I really wish people understood that \b isn’t what they think it is.
They always think it means there's white space or the edge of the string
there. They never think of it as \w\W or \W\w transitions.
# same as using a \b before:
(?(?=\w) (?<!\w) | (?<!\W) )
# same as using a \b after:
(?(?<=\w) (?!\w) | (?!\W) )
As you see, it's conditional depending on what it's touching. That’s what the (?(COND)THEN|ELSE) clause is for.
This becomes an issue with things like:
$_ = qq('Tis Paul's parents' summer-house, isn't it?\n);
my $count = 0;
s{
(?(?=[\-\w']) (?<![\-\w']) | (?<![^\-\w']) )
( [\-\w'] + )
(?(?<=[\-\w']) (?![\-\w']) | (?![^\-\w']) )
}{
sprintf "(%s)[%d]", $1, ++$count
}gsex;
print;
which correctly prints
('Tis)[1] (Paul's)[2] (parents')[3] (summer-house)[4], (isn't)[5] (it)[6]?
Worrying about Unicode
1960s-style ASCII is about 50 years out of date. Just as whenever you see anyone write [a-z], it’s nearly always wrong, it turns out that things like dashes and quotation marks shouldn’t show up as literals in patterns, either. While we’re at it, you probably don’t want to use \w, because that includes numbers and underscores as well, not just alphabetics.
Imagine this string:
$_ = qq(\x{2019}Tis Ren\x{E9}e\x{2019}s great\x{2010}grandparents\x{2019} summer\x{2010}house, isn\x{2019}t it?\n);
which you could have as a literal with use utf8:
use utf8;
$_ = qq(’Tis Renée’s great‐grandparents’ summer‐house, isn’t it?\n);
This time I’ll go at the pattern a bit differently, separating out my definition of terms from their execution to try to make it more readable and thence maintainable:
#!/usr/bin/perl -l
use 5.10.0;
use utf8;
use open qw< :std :utf8 >;
use strict;
use warnings qw< FATAL all >;
use autodie;
$_ = q(’Tis Renée’s great‐grandparents’ summer‐house, isn’t it?);
my $count = 0;
s{ (?<WORD> (?&full_word) )
# the rest is just definition
(?(DEFINE)
(?<word_char> [\p{Alphabetic}\p{Quotation_Mark}] )
(?<full_word>
# next line won't compile cause
# fears variable-width lookbehind
#### (?<! (?&word_char) ) )
# so must inline it
(?<! [\p{Alphabetic}\p{Quotation_Mark}] )
(?&word_char)
(?:
\p{Dash}
| (?&word_char)
) *
(?! (?&word_char) )
)
) # end DEFINE declaration block
}{
sprintf "(%s)[%d]", $+{WORD}, ++$count;
}gsex;
print;
That code when run produces this:
(’Tis)[1] (Renée’s)[2] (great‐grandparents’)[3] (summer‐house)[4], (isn’t)[5] (it)[6]?

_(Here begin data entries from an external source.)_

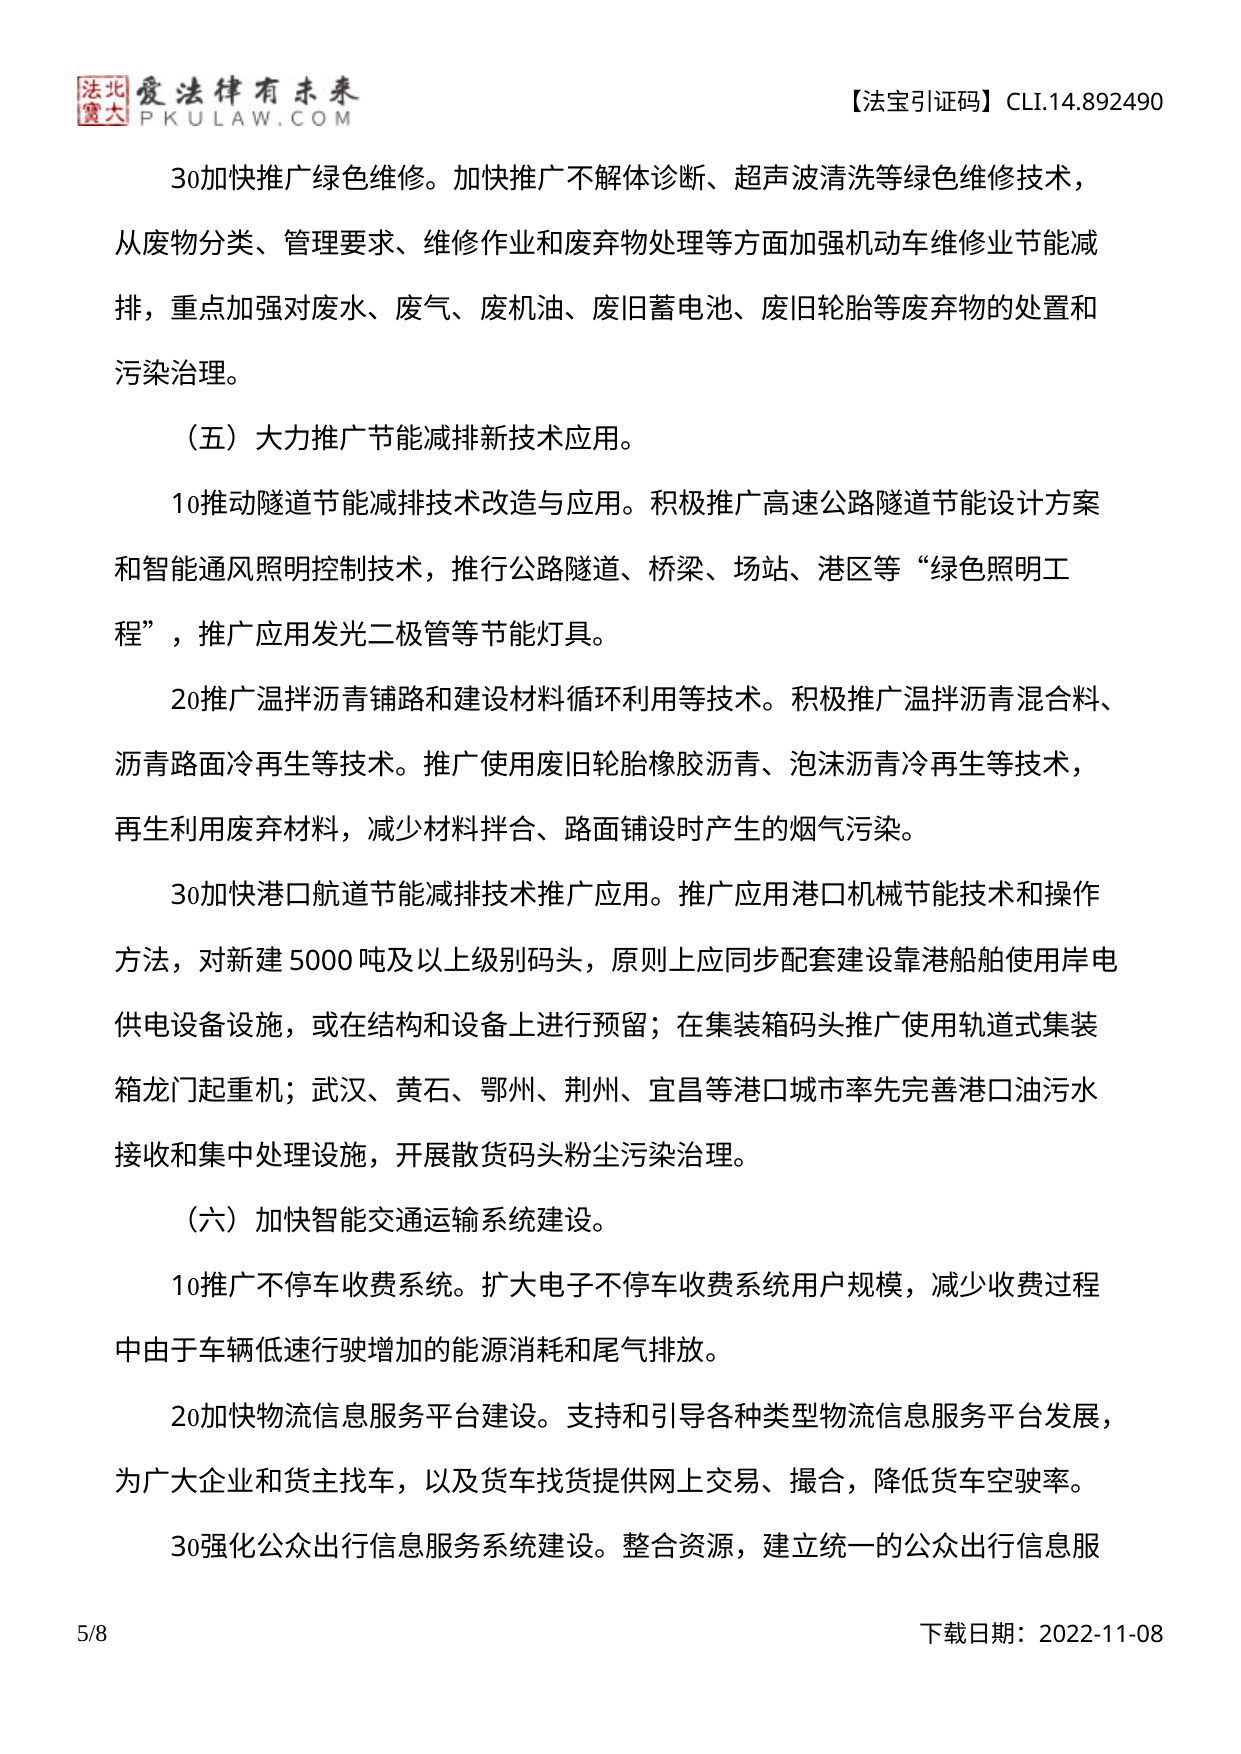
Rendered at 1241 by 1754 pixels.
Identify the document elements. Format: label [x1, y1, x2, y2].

text [114, 156, 1126, 1564]
picture [76, 75, 361, 126]
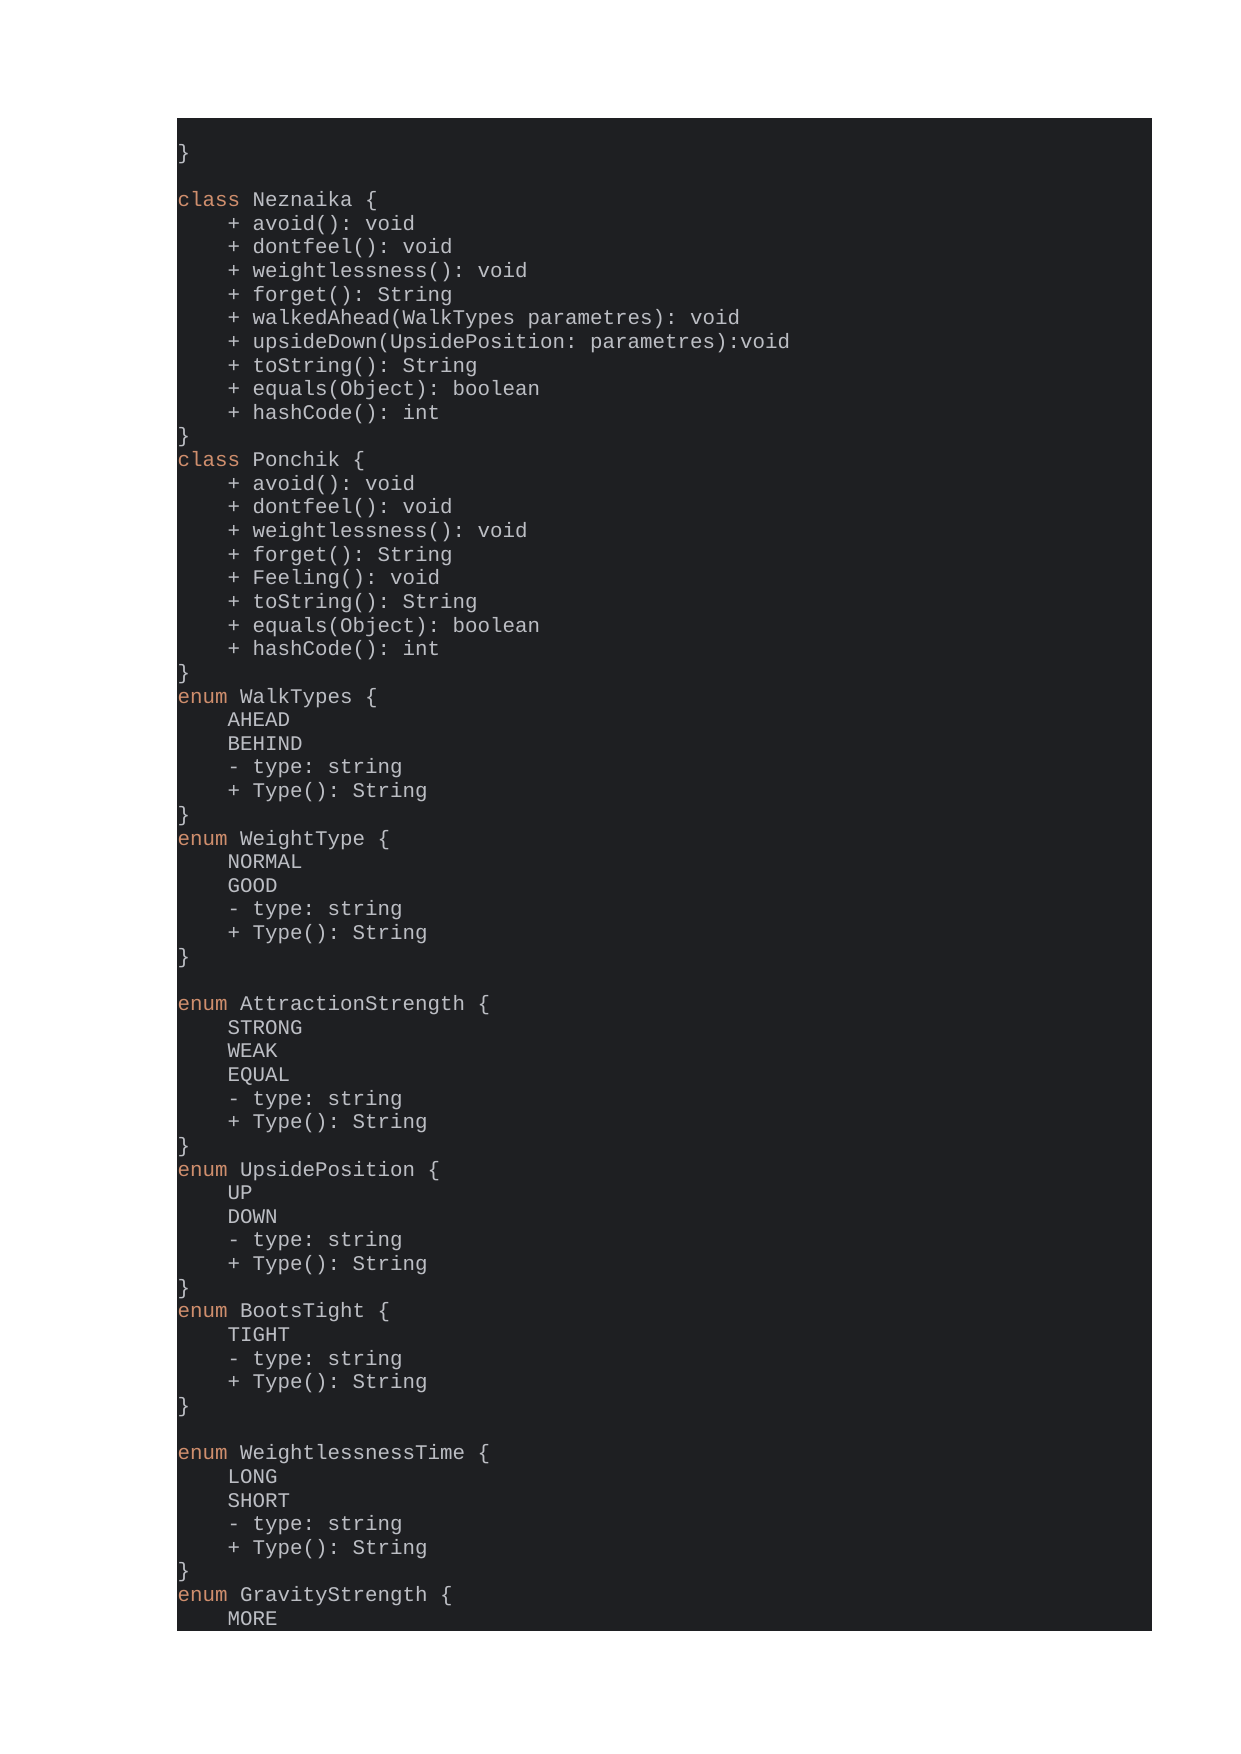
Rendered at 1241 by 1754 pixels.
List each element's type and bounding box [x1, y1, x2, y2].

Ok, so that may have beeen FMTEYEWTK about fancy regexes, but aren’t you glad you asked? ☺
In plain regular expressions there isn't as far as I know.
On the other hand, there are several tools which offer it as an extension, for example grepWin. In the tool's help (press F1):
Internally it uses Boost's Perl Regular Expression engine but the ${count} is implemented within (as with other extensions).